═══ Provided text ═══

Location
- Bull Creek, Perth, Western Australia Australia 32°03′07″S 115°51′58″E﻿ / ﻿32.052°S 115.866°E

Information
- Type: Independent co-educational early learning, primary, and secondary day school
- Motto: To serve with wisdom and courage
- Denomination: Anglicanism
- Established: 1981; 45 years ago
- Educational authority: WA Department of Education
- Oversight: Independent
- Chair: Gary Mack
- Principal: Nick Jones
- Teaching staff: 126.1 FTE (2025)
- Employees: 91.4 FTE (2025)
- Grades: Early learning; K–12
- Enrolment: 1,374 (2025) (2025)
- Area: 19 hectares (47 acres)
- Campus type: Suburban
- Colours: Navy blue, light blue and white
- Website: www.allsaints.wa.edu.au

= All Saints' College, Perth =

All Saints' College is an independent Anglican co-educational early learning, primary, and secondary day school, located in Bull Creek, a southern suburb of Perth, Western Australia. The college is situated on 19 ha, approximately 10 km south of the Perth central business district.

The college was founded in 1981 as the first coeducational Anglican secondary school in the Perth metropolitan area and the first Anglican secondary school in the southern suburbs, and now caters for students from kindergarten to Year 12/13. (Note: The Western Australian education system normally finishes at Year 12. All Saints' College allows students to take the Year 12 courses over two calendar years, which are referred to as Years 12 and 13.)

═══ Material for this exercise ═══

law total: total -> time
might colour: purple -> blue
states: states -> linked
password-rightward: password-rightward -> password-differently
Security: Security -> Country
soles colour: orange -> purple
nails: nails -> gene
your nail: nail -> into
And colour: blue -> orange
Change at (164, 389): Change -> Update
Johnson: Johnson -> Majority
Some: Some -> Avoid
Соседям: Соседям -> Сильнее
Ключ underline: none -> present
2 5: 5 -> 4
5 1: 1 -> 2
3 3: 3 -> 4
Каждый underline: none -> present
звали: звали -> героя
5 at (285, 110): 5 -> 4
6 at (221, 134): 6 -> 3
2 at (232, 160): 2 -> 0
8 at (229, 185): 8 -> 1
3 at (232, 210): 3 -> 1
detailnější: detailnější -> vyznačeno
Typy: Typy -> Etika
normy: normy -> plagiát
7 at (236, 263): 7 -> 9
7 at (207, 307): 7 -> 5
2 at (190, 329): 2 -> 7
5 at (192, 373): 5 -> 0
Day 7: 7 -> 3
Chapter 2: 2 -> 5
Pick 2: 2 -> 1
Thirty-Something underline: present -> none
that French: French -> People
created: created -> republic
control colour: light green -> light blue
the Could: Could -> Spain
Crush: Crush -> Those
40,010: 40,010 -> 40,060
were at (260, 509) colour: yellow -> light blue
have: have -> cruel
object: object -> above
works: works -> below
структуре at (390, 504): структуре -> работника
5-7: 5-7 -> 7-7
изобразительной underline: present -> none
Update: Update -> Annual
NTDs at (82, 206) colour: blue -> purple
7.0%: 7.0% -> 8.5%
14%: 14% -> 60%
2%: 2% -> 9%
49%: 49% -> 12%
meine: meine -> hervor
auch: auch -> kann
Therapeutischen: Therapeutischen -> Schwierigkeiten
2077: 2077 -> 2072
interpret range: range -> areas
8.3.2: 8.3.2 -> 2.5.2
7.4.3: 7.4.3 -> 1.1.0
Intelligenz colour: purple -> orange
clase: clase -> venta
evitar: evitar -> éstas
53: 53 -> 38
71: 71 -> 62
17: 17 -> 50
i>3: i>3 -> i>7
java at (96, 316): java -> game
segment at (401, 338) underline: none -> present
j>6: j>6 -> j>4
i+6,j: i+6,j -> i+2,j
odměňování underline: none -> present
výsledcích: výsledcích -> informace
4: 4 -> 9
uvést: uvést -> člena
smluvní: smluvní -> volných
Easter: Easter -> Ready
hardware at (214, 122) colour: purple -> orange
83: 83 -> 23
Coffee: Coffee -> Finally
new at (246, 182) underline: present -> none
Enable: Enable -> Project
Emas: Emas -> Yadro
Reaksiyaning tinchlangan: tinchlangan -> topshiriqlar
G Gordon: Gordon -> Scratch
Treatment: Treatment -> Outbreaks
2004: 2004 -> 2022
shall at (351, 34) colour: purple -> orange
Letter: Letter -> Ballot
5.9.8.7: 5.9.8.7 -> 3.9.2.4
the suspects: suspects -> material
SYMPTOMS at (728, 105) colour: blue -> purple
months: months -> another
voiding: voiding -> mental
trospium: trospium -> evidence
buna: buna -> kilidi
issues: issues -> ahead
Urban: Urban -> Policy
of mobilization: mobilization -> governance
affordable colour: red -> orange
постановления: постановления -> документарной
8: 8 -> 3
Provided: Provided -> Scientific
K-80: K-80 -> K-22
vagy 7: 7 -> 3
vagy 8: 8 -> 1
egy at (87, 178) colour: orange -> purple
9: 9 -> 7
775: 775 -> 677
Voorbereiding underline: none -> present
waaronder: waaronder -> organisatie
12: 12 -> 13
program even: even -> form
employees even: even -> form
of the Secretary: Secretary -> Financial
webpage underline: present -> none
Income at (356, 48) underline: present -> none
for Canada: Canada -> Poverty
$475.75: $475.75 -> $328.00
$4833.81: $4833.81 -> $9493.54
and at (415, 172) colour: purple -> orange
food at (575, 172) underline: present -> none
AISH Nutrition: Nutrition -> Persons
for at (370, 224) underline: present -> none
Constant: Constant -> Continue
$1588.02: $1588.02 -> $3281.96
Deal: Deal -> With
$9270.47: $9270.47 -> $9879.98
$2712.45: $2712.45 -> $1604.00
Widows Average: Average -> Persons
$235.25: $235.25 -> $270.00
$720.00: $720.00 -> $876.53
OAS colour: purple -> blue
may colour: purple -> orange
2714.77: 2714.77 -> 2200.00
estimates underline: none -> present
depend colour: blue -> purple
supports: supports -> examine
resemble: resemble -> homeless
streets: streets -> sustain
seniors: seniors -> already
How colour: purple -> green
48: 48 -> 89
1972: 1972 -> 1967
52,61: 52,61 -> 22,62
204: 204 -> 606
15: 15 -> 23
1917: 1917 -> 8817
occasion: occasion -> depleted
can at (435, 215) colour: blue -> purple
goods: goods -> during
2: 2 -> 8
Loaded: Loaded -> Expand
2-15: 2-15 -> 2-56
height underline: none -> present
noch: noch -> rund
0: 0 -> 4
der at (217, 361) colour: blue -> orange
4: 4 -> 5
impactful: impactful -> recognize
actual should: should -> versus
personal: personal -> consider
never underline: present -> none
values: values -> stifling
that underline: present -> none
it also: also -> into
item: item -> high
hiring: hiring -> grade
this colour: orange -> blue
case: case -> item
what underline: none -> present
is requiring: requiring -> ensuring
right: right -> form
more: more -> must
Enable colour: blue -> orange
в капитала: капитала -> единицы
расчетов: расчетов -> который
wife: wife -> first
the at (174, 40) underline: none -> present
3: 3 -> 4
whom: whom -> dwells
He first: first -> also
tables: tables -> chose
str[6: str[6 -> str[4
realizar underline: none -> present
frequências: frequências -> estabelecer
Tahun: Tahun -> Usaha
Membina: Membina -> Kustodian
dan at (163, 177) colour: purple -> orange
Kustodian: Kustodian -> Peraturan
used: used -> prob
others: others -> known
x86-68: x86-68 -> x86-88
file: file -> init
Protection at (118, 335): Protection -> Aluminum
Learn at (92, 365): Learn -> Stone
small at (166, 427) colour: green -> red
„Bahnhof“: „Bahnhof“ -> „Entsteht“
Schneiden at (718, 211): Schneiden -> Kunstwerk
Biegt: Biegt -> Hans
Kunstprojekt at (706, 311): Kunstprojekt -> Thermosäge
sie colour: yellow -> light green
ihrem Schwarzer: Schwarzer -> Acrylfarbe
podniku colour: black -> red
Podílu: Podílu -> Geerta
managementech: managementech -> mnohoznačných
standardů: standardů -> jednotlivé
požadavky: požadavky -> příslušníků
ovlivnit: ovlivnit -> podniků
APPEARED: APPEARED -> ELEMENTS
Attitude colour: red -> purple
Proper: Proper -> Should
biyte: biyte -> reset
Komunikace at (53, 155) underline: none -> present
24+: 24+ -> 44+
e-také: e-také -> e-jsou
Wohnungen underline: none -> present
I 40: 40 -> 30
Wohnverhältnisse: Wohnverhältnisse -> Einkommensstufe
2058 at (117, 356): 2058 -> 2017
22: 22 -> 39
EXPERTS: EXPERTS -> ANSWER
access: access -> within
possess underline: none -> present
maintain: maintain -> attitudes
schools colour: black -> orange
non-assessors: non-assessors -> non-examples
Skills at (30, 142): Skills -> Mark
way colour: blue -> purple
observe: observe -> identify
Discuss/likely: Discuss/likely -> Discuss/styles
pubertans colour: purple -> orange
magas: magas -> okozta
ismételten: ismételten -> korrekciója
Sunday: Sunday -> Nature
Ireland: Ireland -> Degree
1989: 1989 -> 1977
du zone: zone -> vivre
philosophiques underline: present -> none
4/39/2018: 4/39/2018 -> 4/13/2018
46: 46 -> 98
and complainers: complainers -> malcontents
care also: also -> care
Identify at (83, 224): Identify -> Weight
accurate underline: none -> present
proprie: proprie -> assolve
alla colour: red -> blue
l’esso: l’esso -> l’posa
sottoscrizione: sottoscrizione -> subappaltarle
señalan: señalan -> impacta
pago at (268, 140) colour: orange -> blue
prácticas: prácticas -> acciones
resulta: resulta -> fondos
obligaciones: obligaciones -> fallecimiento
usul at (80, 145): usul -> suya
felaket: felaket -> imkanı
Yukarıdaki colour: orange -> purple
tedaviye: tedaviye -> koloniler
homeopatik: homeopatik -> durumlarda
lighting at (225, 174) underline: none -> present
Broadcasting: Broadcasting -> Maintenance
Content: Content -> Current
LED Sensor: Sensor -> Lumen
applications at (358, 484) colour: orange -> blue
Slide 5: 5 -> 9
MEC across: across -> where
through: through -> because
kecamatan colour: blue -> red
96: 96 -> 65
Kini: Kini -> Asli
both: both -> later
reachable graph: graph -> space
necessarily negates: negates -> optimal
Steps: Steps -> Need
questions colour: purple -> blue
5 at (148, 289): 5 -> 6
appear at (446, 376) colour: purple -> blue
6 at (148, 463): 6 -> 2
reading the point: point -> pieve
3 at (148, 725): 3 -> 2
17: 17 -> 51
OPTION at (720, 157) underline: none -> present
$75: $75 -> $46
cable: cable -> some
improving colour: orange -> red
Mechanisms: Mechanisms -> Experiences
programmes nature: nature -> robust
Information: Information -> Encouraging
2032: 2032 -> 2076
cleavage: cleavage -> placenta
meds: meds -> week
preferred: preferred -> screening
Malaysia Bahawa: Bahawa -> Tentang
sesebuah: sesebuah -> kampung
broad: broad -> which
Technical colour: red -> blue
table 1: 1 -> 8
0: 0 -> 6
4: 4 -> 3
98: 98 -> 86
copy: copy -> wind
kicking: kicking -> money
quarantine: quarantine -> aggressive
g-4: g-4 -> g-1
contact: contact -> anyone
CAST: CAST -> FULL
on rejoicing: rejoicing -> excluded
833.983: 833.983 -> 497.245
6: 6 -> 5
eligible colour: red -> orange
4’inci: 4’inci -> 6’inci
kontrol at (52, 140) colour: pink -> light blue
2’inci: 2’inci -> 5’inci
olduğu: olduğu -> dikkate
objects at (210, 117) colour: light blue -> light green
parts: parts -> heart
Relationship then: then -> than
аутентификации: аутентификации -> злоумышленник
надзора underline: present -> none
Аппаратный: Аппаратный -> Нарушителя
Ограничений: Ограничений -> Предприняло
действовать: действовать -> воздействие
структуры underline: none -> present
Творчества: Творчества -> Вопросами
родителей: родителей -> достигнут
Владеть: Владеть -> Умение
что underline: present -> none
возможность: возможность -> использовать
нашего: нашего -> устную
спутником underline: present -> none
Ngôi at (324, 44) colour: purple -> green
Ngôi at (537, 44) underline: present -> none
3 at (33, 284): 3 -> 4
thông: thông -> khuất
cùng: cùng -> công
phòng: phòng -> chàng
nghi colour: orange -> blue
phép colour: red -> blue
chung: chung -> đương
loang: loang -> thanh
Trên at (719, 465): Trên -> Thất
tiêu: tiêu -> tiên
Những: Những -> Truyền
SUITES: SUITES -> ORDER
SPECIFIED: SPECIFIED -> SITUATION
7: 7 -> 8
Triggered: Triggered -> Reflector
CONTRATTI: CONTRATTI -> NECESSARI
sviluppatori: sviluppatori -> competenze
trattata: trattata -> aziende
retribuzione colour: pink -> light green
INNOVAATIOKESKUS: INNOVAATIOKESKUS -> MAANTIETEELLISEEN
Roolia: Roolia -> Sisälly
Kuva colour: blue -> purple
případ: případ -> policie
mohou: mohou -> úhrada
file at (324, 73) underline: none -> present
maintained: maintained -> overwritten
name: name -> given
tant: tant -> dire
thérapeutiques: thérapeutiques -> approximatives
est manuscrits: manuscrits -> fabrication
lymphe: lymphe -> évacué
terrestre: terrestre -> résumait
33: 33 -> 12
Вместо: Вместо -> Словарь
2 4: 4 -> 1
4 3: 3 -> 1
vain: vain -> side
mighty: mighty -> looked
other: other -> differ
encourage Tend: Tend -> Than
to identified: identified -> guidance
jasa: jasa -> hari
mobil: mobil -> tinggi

═══

Set tasks:
1 – Copy everything in the listing from its first line down to the line containing "изобразительной underline: present -> none", with both of those lines included.
2 – Continue the text about All Saints' College, Perth from where it stops.

Exercise results:
1 –
law total: total -> time
might colour: purple -> blue
states: states -> linked
password-rightward: password-rightward -> password-differently
Security: Security -> Country
soles colour: orange -> purple
nails: nails -> gene
your nail: nail -> into
And colour: blue -> orange
Change at (164, 389): Change -> Update
Johnson: Johnson -> Majority
Some: Some -> Avoid
Соседям: Соседям -> Сильнее
Ключ underline: none -> present
2 5: 5 -> 4
5 1: 1 -> 2
3 3: 3 -> 4
Каждый underline: none -> present
звали: звали -> героя
5 at (285, 110): 5 -> 4
6 at (221, 134): 6 -> 3
2 at (232, 160): 2 -> 0
8 at (229, 185): 8 -> 1
3 at (232, 210): 3 -> 1
detailnější: detailnější -> vyznačeno
Typy: Typy -> Etika
normy: normy -> plagiát
7 at (236, 263): 7 -> 9
7 at (207, 307): 7 -> 5
2 at (190, 329): 2 -> 7
5 at (192, 373): 5 -> 0
Day 7: 7 -> 3
Chapter 2: 2 -> 5
Pick 2: 2 -> 1
Thirty-Something underline: present -> none
that French: French -> People
created: created -> republic
control colour: light green -> light blue
the Could: Could -> Spain
Crush: Crush -> Those
40,010: 40,010 -> 40,060
were at (260, 509) colour: yellow -> light blue
have: have -> cruel
object: object -> above
works: works -> below
структуре at (390, 504): структуре -> работника
5-7: 5-7 -> 7-7
изобразительной underline: present -> none

2 –
== History ==
Planning for the college began in 1979, and the first enrolment was accepted in that year. Construction began in 1980 and the first classes were held in 1981. Initially the college had approximately 100 students, in years 7 and 8.

The chapel was built in 1989, and the junior school in 1992. The swimming pool and learning centre were added in 2001. A student gathering area named The Common was installed in 2008.

In late 2009, the college adopted a new logo.

A new indoor sports centre was completed in August 2010. During 2010, the senior school library was expanded, re-opening at the start of the 2011 academic year.

A new performing arts theatre was built in 2012, and opened in 2013.

== Junior school ==
The junior school facilities include music rooms, an art complex, a library, computing facilities, an enrichment centre and a theatre.

== Senior school ==
Year 7 and 8 students take part in a transition programme that helps them to make the transition to senior school. Year 11 students are given training for a mentoring role in a peer support programme that has been operating for several years.

The year 12/13 learning centre was the first of its kind in Australia. The three-storey building comprises classrooms, laboratories and student amenities. Every room has air-conditioning, television and video and is online, with both wireless and wired network technology. The ground floor features an independent learning area with study carrels and computers, a quiet study room and a student common room.

==Houses==
The college has a pastoral house system with six houses, named after Western Australian historical figures.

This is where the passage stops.